Ce vide, effrayant et obscur, voici qu’un poète s’y engouffre, avec la violence violente de son art. Il y apporte une clarté, une vision.

 

***

 

Je me sens parfois invisible. J’éprouve cet état lorsque je suis en relation avec une personne sans contours et qui vient se coller à moi.

Si cette personne déborde d’elle-même, je deviens comme sa propre bordure. Elle se déverse sur moi en toute confiance, sentant que je la contiens et la sécurise. Au fil du temps, sa brume se répand et pénètre en moi. J’éprouve alors le sentiment de disparaître. De son côté, elle court après moi pour tenter de me retrouver.

Je ne veux pas disparaître dans le gouffre des autres, ni dans le miens.

 

Dans sa poésie, Christophe Tarkos me permet de rester à côté de ce gouffre pour le rencontrer sans m’y compromettre. Ainsi, je peux l’observer en toute quiétude, profitant même de l’humour pince sans rire qu’il emploie pour le nommer.

 

Cette profondeur abyssale, à côté de moi, autour, au dessus, en dessous devient plaisante à regarder. Sa poésie en trace les contours, la dévoile pour que je puisse y poser mon regard et profiter de son spectacle. Ses poèmes me laissent libres de m’approcher, reculer, entrer, sortir, observer, comprendre.

 

Tarkos me fait exister à côté de ce vide. Ici je ne me sens pas invisible, je ne disparais pas en lui. Au contraire, je me révèle. Sa poésie m’incarne, elle me fait tenir debout, dans mes propres contours, ma propre existence.

 

***

 

Je suis dans la marge. Ma profession me place à l’écart du bruit et du monde. Pourtant, je suis en connexion avec ce monde. Mon positionnement est seulement décalé pour jouer avec lui, transposer mon imaginaire sur lui et trouver l’espace de me déplacer à ses côtés, le regarder sous tous ses angles et prétendre à le transfigurer.

 

Dans mon métier, j’ai toujours porté une attention à ceux et celles qui restent à côté du monde, ne pouvant exister ailleurs.

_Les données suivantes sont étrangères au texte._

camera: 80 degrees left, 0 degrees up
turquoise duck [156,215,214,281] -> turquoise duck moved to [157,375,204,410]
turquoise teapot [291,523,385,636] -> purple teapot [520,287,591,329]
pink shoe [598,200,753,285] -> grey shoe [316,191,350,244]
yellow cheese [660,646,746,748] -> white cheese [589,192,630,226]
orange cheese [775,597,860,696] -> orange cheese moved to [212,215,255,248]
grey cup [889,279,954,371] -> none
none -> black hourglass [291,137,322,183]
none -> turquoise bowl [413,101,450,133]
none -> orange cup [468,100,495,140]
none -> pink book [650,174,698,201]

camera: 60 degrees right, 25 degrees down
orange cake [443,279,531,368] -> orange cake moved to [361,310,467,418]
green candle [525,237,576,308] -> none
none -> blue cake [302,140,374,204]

Un homme ridicule chez Fédor Dostoïevski, un modèle éprouvant sa solitude dans l’atelier d’Alberto Giacometti de Jean Genet, un homme face à son vide chez Alain Astruc, la très vieille dame à l’hôpital de Meaux, l’enfant autiste à Saint-Mandé …

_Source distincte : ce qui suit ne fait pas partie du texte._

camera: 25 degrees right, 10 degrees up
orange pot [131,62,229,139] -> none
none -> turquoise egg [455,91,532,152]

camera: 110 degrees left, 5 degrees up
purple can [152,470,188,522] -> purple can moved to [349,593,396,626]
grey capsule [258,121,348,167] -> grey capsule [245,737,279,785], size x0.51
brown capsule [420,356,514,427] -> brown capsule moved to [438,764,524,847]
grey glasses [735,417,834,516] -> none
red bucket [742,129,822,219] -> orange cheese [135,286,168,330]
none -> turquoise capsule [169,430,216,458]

Toutes ces œuvres, toutes ses rencontres sont venues à moi sans que je comprenne ce qu’elles disaient de moi.

Pierre Soulages dit : « C’est ce que je fais qui m'apprend ce que je cherche ».

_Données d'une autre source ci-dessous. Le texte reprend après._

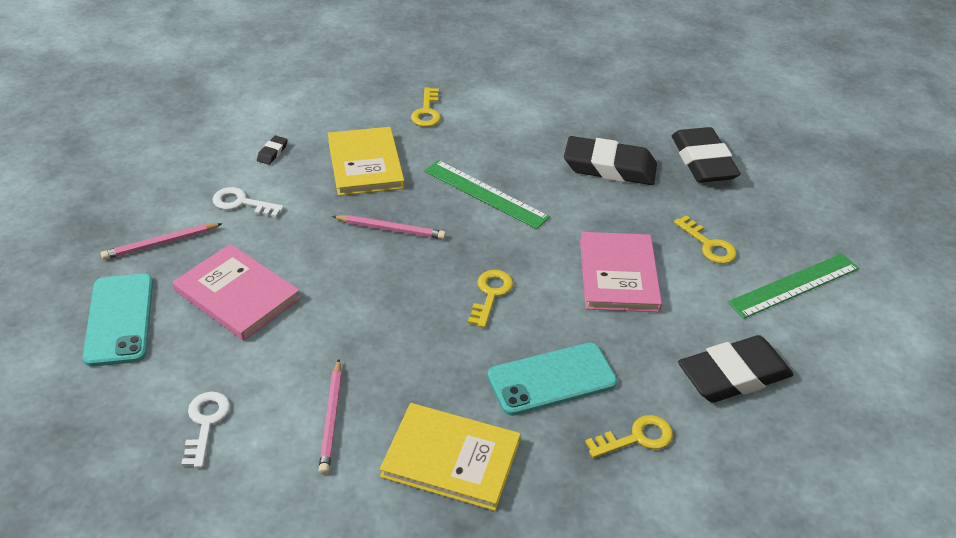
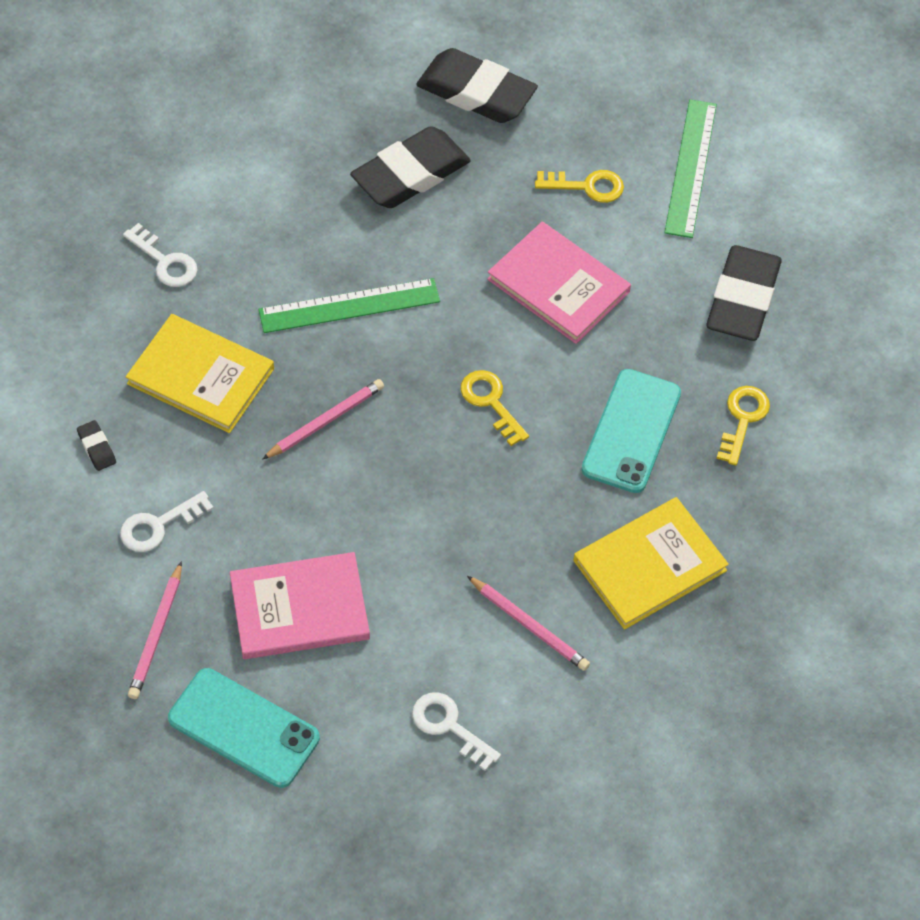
camera: 50 degrees left, 15 degrees up
yellow key [411,87,441,127] -> white key [123,223,197,287]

Je dois vouloir mettre en lumière ceux qui sont à côté du monde parce que je reconnais ma différence en eux et mon humanité.

 

Christophe Tarkos est lui aussi à cet endroit. Il nous regarde, à côté. Il révèle ce qui sommeille en chacun de nous: nos humanités les plus enfouies, refoulées parfois. Nos existences souterraines, les peurs qui agitent nos nuits, jettent un trouble sur nos émotions et conditionnent nos attitudes et comportements.

 

Il écrit: « Le poète formule le monde ». Il choisit les mots et la matière sonore pour qu’apparaisse ce profond en nous-même, qui prolifère et nous échappe.

Sa poésie nous incarne et nous renseigne sur notre peur de l’existence, notre angoisse de se reconnaître dans l’étrange, de se voir dans ceux qui se sentent sans bordure, sans contour, invisibles, suspendus dans le vide, à l’écart du monde.